[Source records]
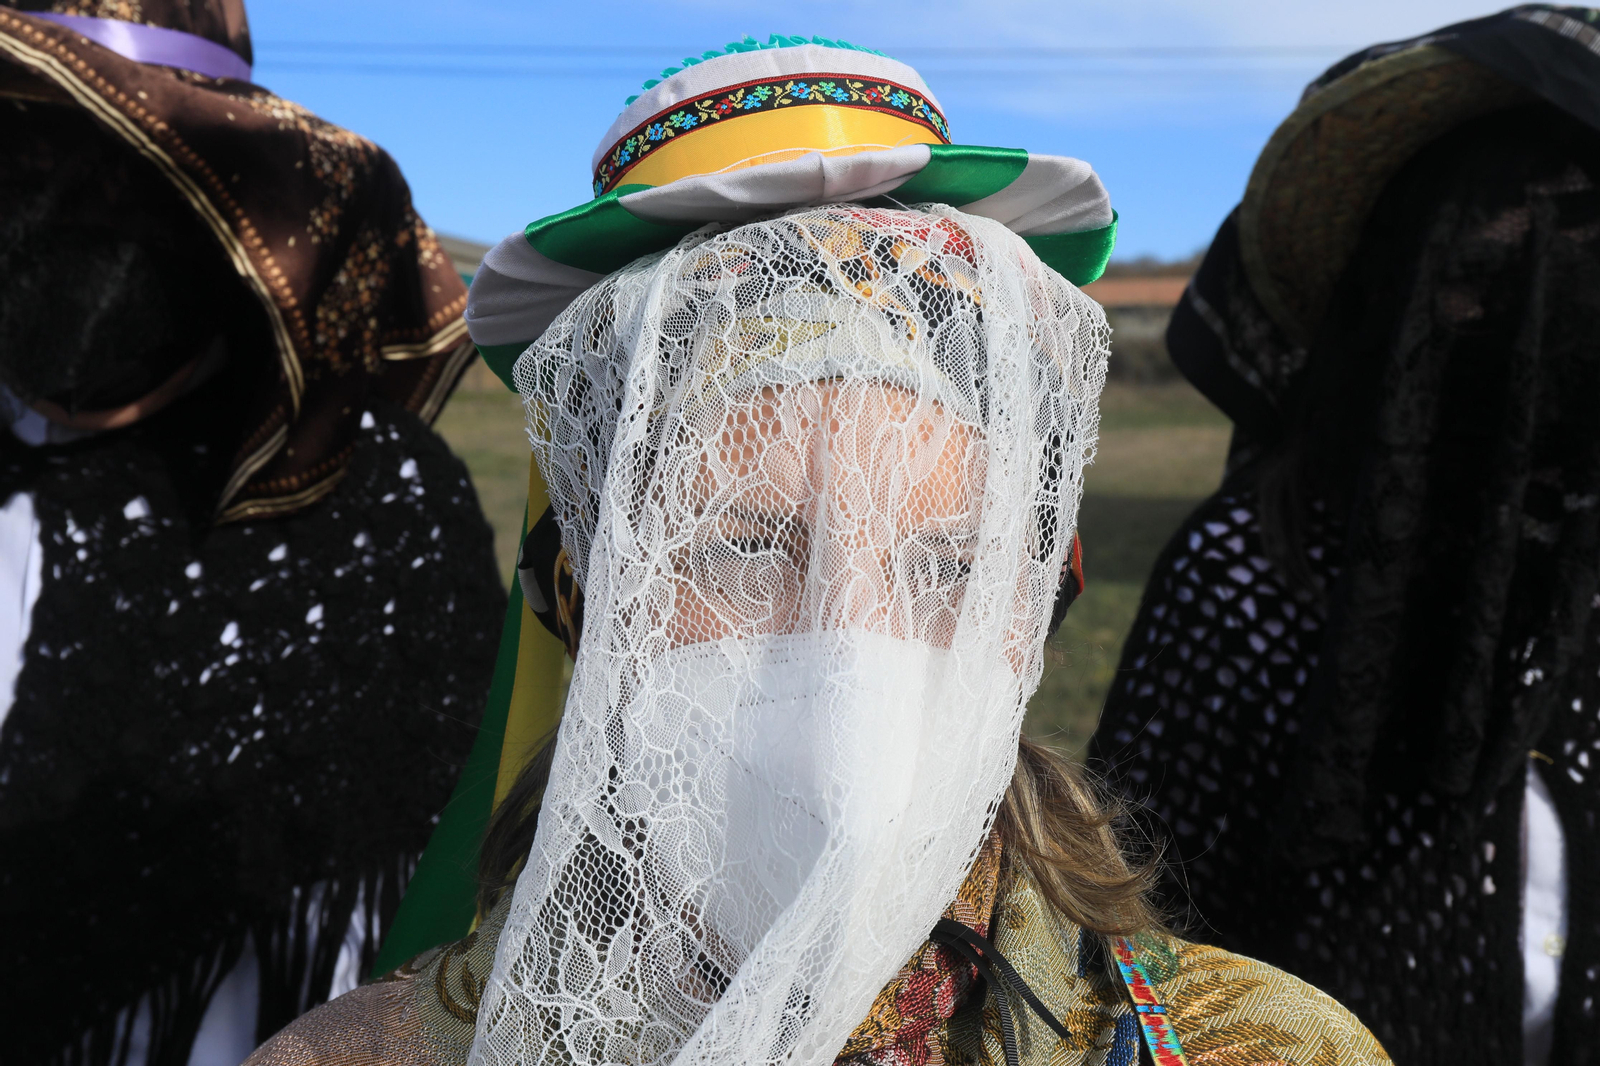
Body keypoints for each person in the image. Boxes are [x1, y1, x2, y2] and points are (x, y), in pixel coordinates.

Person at [249, 37, 1390, 1066]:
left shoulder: (1265, 1050)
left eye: (944, 563)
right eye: (746, 547)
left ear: (1031, 598)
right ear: (591, 597)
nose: (851, 650)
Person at [1089, 7, 1600, 1064]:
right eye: (1480, 281)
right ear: (1400, 302)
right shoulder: (1252, 579)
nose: (1524, 338)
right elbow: (1135, 958)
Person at [0, 3, 505, 1063]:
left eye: (126, 160)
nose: (74, 203)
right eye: (32, 144)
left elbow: (447, 904)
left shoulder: (382, 506)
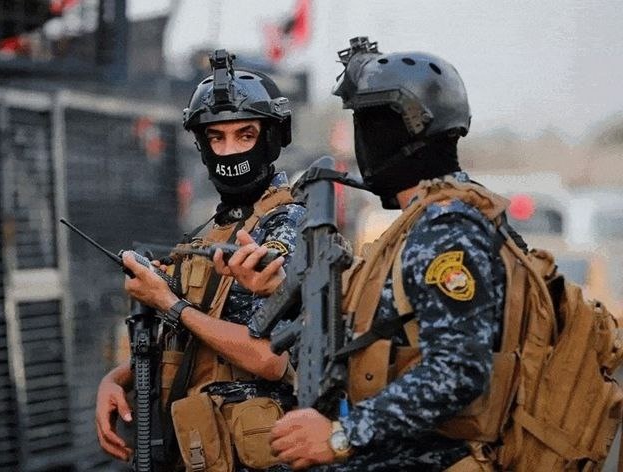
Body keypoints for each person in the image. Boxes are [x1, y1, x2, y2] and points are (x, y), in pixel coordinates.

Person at [268, 37, 509, 470]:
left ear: (399, 130)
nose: (363, 143)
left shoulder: (446, 230)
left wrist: (343, 435)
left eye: (366, 124)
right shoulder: (428, 220)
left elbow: (458, 370)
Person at [95, 49, 305, 472]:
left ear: (271, 138)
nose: (229, 152)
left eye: (245, 135)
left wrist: (168, 303)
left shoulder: (291, 225)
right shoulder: (212, 233)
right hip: (204, 447)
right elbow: (198, 344)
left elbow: (269, 359)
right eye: (216, 138)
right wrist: (115, 379)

Exercise directions: Starting at the line that has "left ear: (399, 130)" in the records above, restate word for word every line until the one that has "right shoulder: (212, 233)", and include that one as well.

Result for this exercise:
left ear: (399, 130)
nose: (363, 143)
left shoulder: (446, 230)
left wrist: (343, 435)
left eye: (366, 124)
right shoulder: (428, 220)
left elbow: (458, 370)
Person at [95, 49, 305, 472]:
left ear: (271, 138)
nose: (229, 152)
left eye: (245, 135)
left wrist: (168, 303)
left shoulder: (291, 225)
right shoulder: (212, 233)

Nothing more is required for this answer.